A alguien que no haya pensado nunca en este detalle, esto le puede parecer chocante aplicado a un enfermo terminal. De hecho, al mismo Ernesto, el protagonista de la novela, se lo parece la primera vez que se enfrenta a esta situación. Sin embargo, parte de la contradicción interna que se genera en él tiene que ver con esta pregunta: ¿está bien que una persona desahuciada pague por tener sexo con un asistente?, ¿es esto aceptable socialmente o nos resulta una barbaridad? Sobre estas preguntas planea también la obra haciendo varios tirabuzones para obligarnos a reflexionar poniendo al personaje principal en distintas perspectivas respecto a su respuesta.
Y más allá de toda esa contradicción interna magistralmente construida y, sobre todo, está el amor. Ernesto es un hombre enamorado, tal vez enamorado de pura inmadurez, de la búsqueda de ese instante de belleza pulcra que quizás sólo nos puede dar un primer amor de adolescencia, por muy desastroso que éste sea. Tal vez una de las claves la da su padre, que ya no está, y que también es parte de su desmoronamiento personal en el fondo: alguien en quien creía y admiraba como sólo se puede admirar a un padre y que, sin embargo, le puede haber decepcionado, como cualquiera que sea de carne y hueso y no un dios. A veces, nos pasa a todos, creemos que nuestros padres son todopoderosos y, claro, no. Ese padre, en un momento, escribe que su hijo es inteligente, que es audaz pero que se crio entre algodones, que no la pasó mal, que no tiene calle. Tal vez no tiene el olfato suficiente para no meterse en quilombos indebidos. Ernesto es una trampa en sí mismo y nos provoca compasión y, a la vez, nos enseña tanto…

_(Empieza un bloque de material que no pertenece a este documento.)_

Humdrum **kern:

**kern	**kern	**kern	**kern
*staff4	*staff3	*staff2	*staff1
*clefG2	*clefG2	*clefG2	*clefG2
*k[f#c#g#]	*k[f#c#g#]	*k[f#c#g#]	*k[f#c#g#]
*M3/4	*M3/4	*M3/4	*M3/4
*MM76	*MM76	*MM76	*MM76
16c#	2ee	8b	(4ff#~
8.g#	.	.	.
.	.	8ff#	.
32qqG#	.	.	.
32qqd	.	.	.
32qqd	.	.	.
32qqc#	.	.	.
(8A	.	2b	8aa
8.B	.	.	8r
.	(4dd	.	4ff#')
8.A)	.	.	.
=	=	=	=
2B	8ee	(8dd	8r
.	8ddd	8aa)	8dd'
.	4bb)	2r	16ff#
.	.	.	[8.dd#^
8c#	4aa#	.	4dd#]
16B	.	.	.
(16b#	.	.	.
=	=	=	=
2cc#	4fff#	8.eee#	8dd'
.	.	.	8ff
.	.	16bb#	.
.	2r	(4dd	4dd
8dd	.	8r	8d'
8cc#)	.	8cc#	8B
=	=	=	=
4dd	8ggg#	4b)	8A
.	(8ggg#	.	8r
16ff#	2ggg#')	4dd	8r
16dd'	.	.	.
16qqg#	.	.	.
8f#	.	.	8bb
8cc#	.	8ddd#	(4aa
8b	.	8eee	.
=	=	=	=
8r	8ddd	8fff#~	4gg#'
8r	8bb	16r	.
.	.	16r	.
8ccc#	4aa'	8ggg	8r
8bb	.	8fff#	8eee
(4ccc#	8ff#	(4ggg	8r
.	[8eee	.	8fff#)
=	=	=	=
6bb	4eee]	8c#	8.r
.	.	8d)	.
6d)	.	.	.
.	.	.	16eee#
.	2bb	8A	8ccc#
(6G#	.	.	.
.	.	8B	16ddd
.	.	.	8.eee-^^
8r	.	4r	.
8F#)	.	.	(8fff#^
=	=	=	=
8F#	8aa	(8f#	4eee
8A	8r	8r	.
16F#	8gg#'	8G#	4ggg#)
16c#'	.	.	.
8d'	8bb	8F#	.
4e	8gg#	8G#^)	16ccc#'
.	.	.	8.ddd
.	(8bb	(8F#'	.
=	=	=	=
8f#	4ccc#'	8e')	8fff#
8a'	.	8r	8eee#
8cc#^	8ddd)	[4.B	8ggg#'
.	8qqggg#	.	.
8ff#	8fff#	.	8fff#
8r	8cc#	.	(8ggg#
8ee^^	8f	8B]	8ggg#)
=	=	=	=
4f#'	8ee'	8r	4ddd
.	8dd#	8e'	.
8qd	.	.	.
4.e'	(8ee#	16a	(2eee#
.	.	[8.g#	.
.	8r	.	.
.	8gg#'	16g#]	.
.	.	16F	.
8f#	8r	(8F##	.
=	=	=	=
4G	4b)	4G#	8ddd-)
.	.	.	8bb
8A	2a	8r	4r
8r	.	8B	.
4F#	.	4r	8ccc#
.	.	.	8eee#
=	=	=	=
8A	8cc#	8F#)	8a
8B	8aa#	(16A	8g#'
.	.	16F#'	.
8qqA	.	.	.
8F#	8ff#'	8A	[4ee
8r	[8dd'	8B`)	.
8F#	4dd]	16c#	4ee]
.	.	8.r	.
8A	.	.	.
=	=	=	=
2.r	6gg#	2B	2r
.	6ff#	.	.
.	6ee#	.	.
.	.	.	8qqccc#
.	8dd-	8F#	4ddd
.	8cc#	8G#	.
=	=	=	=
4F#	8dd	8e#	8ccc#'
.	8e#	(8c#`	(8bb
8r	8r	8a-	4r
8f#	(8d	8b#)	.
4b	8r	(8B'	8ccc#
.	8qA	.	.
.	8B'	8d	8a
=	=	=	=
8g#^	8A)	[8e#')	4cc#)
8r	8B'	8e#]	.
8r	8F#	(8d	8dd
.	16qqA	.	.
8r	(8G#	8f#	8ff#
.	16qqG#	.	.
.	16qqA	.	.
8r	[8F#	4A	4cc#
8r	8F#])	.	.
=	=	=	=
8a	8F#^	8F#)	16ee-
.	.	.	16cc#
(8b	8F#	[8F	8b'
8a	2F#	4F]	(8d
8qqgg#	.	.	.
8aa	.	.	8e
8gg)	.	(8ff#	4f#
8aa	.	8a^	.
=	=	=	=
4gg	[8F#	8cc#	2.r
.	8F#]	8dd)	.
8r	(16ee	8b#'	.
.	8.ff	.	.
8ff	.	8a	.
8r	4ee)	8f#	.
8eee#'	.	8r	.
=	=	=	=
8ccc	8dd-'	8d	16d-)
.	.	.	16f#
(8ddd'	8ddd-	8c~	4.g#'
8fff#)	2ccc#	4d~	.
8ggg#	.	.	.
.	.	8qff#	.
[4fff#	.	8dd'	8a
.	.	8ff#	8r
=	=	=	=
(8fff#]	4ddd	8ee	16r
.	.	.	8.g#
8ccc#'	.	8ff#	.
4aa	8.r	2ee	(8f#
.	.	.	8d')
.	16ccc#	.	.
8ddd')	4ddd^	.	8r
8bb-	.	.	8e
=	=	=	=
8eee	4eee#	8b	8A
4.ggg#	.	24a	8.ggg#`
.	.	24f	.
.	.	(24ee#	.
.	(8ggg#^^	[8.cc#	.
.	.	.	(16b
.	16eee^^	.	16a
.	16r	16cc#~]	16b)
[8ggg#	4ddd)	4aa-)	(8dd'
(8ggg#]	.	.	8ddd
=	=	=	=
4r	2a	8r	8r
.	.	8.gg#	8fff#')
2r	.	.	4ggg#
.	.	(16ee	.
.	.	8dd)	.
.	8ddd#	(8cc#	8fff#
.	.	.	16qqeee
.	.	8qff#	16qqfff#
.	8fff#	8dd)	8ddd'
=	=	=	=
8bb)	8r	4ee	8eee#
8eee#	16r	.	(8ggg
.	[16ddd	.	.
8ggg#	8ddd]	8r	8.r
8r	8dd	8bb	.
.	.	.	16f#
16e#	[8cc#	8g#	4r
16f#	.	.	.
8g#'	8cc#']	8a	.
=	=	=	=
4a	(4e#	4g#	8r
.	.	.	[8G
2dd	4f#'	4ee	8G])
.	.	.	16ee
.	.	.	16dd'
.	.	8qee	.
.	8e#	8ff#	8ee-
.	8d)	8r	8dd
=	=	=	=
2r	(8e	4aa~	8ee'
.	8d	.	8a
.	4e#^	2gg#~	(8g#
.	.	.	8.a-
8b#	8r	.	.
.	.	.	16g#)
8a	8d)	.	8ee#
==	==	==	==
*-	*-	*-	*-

Y no puedo decir nada más, porque vuelvo a caer en el spoiler. Sólo les pido que compren este libro para descubrir quién es realmente la amante ciega, qué tiene que ver con Ernesto, y por qué Emili Albi es un escritor del carajo que, encima, era demasiado discreto y no nos había regalado su trabajo hasta ahora mismo gracias a Altamarea ediciones. No lo dejen escapar.